木曜日, 9月 07, 2006

本当に必要ですか?

 「KISSの法則」という言葉をご存知ですか? "Keep it Simple and Small.(簡潔なほうが正解だよ)"等の略とされています。

 私が初めてこの言葉を知ったのは、システムエンジニアとして働いていた数年前でした。当時初めて一人でシステムの設計書である仕様書を纏めることになり、良いものを作らねばと意気込み、無駄に力んでしまっていました。その上お客様も私も「とにかく何でも盛り込みたい病」にかかってしまい、仕様がどんどん膨らんでしまって収拾がつかない状況となってしまいました。

 そんな時、雑誌か何かで見かけた「Simple and Small」という言葉は私の目を覚まさせてくれました。システム開発は機能が複雑化すれば、たいていはコストが高くなり、設計ミスやプログラムミスが入りやすくなります。そして複雑化した機能は結局使いづらいものとなってしまいます。

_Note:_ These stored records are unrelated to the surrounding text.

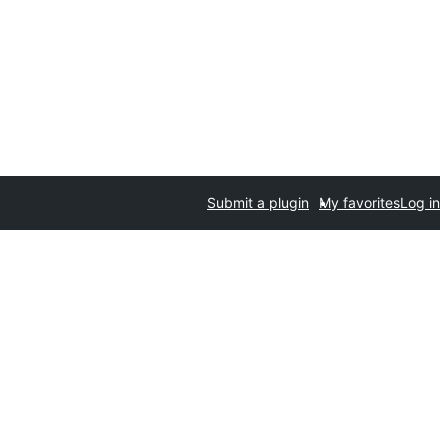
Submit a plugin
My favorites
Log in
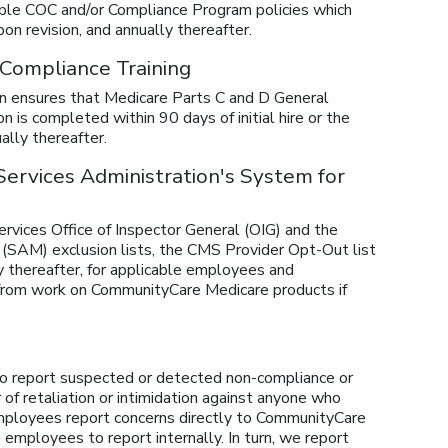
ble COC and/or Compliance Program policies which
on revision, and annually thereafter.
 Compliance Training
ion ensures that Medicare Parts C and D General
is completed within 90 days of initial hire or the
ally thereafter.
 Services Administration's System for
vices Office of Inspector General (OIG) and the
SAM) exclusion lists, the CMS Provider Opt-Out list
ly thereafter, for applicable employees and
from work on CommunityCare Medicare products if
o report suspected or detected non-compliance or
r of retaliation or intimidation against anyone who
 employees report concerns directly to CommunityCare
employees to report internally. In turn, we report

 「単純に、簡潔に」をモットーに、急いでお客様と一緒に仕様を纏めなおしました。納期やコスト、そして使い勝手の面からも、本当に必要な機能だけに絞ったのです。当初の仕様がいかに枝葉だらけで、幹がしっかりしていなかったのかが分かりました。結局シンプルな構成だけでお客様に満足して頂けるシステムとなりました。

 世の中の全てにおいて、単純に簡潔に考えることが正解だとは思えません。むしろ複雑なことの方が多いかもしれません。それでも考えがまとまらずにごちゃごちゃしてきた時は、たとえ回り道になろうと最少の構成に戻ったほうが、結局正しい道を進むことができるような気がします。